There are commemorative t-shirts from shuttle landings, hunks of spacecraft insulation, heat tiles, gloves, helmets, lots of gold thermal blankets, a fireproof suit, an Apollo souvenir beer stein, a 45 rpm record by John Glenn, teddy bears in NASA coveralls, freeze dried macaroni and cheese from the long-gone MIR space station. Autographed publicity photos of astronauts are everywhere.
Lou is happy to take what other collections don't want. For example, from the Kennedy Space Center, he acquired a Mercury test capsule that blew off of a rocket in a hurricane. Lou pounded out the dents, and then built a circa 1962 interior for the capsule, using whatever he had on hand, including exhibits from the museum.
Hanging from the ceiling is a large scale model of the never-built Space Station Freedom, which Lou salvaged from the New Mexico Museum of Space History in Alamogordo. "They were gonna throw it away," he said (Lou also had a massive, full-scale mock-up of Space Station Freedom, but he never had room to display it). Another saved-from-the-dump artifact is a battered, sun-baked tail section of a V-2 rocket, which Lou said flew (and crashed) only a few miles away, at White Sands Missile Range.

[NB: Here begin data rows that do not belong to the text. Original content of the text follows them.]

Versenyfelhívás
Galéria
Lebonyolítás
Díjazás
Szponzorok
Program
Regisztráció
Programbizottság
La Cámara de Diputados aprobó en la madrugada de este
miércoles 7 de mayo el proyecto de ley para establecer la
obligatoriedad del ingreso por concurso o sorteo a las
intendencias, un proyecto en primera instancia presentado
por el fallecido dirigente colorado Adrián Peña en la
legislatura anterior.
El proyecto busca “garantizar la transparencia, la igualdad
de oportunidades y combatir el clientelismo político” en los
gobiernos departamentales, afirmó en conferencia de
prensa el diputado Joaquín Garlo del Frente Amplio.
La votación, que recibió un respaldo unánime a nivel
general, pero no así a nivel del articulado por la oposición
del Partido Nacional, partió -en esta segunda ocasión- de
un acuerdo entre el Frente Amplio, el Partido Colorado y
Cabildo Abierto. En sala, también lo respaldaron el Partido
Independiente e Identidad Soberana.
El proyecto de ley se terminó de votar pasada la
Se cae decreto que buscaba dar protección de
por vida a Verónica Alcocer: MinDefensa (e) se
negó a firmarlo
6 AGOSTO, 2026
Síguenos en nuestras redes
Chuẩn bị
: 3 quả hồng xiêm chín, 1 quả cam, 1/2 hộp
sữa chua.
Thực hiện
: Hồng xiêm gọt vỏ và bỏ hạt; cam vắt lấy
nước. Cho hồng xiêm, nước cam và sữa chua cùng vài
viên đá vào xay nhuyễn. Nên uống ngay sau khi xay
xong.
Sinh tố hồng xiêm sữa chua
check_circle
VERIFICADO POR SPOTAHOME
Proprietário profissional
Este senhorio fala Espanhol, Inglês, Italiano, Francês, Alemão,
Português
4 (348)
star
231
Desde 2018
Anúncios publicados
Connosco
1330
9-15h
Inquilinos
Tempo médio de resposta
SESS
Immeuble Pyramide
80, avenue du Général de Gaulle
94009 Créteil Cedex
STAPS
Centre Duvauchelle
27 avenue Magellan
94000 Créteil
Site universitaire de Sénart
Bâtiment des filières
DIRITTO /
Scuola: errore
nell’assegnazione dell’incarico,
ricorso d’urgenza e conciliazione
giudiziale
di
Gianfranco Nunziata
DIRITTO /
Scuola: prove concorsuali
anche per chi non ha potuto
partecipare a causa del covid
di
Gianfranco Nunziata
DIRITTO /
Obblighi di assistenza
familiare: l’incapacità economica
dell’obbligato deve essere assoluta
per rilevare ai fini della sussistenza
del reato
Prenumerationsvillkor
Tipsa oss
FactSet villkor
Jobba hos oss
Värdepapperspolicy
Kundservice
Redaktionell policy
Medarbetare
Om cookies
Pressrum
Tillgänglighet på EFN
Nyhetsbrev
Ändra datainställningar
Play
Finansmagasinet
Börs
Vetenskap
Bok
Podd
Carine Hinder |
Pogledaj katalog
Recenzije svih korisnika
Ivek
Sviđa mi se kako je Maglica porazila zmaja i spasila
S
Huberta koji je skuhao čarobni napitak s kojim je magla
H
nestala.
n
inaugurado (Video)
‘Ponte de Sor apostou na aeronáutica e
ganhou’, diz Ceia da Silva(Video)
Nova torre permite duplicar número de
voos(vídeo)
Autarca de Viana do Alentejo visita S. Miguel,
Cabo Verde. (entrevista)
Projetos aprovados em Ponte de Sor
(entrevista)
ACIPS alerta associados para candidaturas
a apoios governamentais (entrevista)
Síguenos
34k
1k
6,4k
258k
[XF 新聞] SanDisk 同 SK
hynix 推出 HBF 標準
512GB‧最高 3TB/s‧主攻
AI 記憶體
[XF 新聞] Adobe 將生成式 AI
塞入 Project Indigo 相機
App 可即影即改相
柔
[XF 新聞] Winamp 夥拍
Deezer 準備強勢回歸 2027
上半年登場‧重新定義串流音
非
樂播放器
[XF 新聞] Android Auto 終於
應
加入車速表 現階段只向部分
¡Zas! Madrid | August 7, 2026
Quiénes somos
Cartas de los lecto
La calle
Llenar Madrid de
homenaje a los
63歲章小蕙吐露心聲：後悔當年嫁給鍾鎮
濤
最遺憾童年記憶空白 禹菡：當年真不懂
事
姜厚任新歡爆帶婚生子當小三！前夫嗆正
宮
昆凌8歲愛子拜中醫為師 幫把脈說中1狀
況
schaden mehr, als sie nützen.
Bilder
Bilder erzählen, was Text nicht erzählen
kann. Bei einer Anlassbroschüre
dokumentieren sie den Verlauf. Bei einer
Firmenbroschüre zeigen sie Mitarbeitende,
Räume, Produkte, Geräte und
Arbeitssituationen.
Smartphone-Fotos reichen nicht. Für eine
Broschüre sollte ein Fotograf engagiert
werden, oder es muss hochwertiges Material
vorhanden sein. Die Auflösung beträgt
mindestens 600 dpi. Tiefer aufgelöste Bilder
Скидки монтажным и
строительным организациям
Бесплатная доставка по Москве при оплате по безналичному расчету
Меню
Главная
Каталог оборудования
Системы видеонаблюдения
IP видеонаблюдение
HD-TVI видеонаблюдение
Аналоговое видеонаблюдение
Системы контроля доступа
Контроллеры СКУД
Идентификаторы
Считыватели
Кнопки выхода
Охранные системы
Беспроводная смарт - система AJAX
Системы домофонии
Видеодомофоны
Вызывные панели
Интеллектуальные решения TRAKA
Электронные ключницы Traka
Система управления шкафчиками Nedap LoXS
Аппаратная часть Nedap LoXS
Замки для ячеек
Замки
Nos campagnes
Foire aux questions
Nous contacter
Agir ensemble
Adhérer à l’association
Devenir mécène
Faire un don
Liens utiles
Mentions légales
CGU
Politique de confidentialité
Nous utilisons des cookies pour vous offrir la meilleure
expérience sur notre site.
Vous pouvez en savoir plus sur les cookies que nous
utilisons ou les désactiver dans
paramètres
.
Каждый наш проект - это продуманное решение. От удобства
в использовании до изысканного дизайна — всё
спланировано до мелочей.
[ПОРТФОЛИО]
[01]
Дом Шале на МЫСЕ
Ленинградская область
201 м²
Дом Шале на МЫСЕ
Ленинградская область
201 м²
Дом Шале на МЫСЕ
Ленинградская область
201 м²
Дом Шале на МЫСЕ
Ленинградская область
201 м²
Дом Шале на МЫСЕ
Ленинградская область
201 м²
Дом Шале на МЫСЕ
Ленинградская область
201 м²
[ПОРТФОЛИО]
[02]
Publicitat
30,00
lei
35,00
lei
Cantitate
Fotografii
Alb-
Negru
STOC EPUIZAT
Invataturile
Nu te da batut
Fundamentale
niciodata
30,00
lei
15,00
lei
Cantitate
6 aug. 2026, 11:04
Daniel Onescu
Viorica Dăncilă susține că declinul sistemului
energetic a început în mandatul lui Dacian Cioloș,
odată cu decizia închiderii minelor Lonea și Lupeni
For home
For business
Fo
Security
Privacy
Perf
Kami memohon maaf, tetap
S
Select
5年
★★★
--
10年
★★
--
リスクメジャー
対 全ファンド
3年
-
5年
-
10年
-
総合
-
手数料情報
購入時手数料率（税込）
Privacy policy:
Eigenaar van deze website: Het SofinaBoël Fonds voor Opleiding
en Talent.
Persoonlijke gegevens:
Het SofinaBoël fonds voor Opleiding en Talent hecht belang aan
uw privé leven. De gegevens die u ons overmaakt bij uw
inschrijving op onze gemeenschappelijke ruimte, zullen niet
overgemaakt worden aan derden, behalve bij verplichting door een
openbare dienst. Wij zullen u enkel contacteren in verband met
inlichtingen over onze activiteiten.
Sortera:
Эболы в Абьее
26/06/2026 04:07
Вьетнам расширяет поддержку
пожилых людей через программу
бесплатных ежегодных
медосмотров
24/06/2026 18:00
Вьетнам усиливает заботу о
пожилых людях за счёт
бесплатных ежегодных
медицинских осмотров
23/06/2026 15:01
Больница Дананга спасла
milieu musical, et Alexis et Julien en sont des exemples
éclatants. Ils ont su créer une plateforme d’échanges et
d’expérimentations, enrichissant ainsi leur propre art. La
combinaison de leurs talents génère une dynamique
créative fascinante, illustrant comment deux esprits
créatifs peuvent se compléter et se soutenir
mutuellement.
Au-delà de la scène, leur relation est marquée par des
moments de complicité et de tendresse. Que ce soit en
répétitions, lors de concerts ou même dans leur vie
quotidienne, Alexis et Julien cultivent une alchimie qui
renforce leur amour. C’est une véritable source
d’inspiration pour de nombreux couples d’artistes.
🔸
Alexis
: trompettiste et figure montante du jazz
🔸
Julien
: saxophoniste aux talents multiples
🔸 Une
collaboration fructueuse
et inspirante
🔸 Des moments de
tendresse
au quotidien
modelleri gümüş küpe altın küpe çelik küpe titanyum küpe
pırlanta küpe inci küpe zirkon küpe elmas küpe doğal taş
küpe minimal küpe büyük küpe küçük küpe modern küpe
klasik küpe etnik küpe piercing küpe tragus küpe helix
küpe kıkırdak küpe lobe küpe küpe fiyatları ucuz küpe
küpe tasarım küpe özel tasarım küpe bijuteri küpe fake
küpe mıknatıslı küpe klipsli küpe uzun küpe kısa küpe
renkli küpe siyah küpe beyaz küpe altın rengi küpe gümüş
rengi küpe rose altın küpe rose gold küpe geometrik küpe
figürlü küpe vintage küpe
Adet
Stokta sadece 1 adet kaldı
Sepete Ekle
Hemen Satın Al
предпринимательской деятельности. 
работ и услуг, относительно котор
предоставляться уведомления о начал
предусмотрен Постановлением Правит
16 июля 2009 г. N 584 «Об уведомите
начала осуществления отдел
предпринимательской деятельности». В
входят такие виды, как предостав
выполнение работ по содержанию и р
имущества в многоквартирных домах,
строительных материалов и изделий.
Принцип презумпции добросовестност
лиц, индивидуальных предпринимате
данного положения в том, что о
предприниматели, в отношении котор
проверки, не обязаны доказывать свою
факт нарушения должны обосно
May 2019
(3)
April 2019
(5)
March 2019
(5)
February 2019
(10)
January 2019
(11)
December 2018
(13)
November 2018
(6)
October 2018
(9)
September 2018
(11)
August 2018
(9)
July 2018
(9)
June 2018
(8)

Lou calls himself "a hands-on museum guy." That's evident outside the museum's back door, where a sidewalk winds its way over a Shuttle-shaped fish pond and past a large wooden model of the Challenger, poised for liftoff by the highway. "We built that Challenger shuttle in our shop," said Lou, proudly. "We built that pond, we built the building, we built it all!"
The outdoor rocket garden is also the home of the Space Murals Museum's only mural, wrapped around a large metal tank. Lou had it painted in 1992, depicting noteworthy events in U.S. space history, ending with the 1986 Challenger disaster and smiling portraits of the doomed mission team (the mural was restored in 2004, but Lou didn't add new scenes). Coupled with the name of the museum, the mural sometimes causes confusion.
"I've had people come who want to know where the hell the door to the museum is in the tank," Lou said. "I tell them, 'You want to go in the tank? You'd better have scuba gear, because it's got a million and half gallons of water in it.'"
Lou calls the Space Murals Museum a "people's" space museum, stressing that it exists because of the closet-cleaning contributions of space-happy people. "We like it," he said. The fact that other people like it too is just another reason for Lou to keep it going.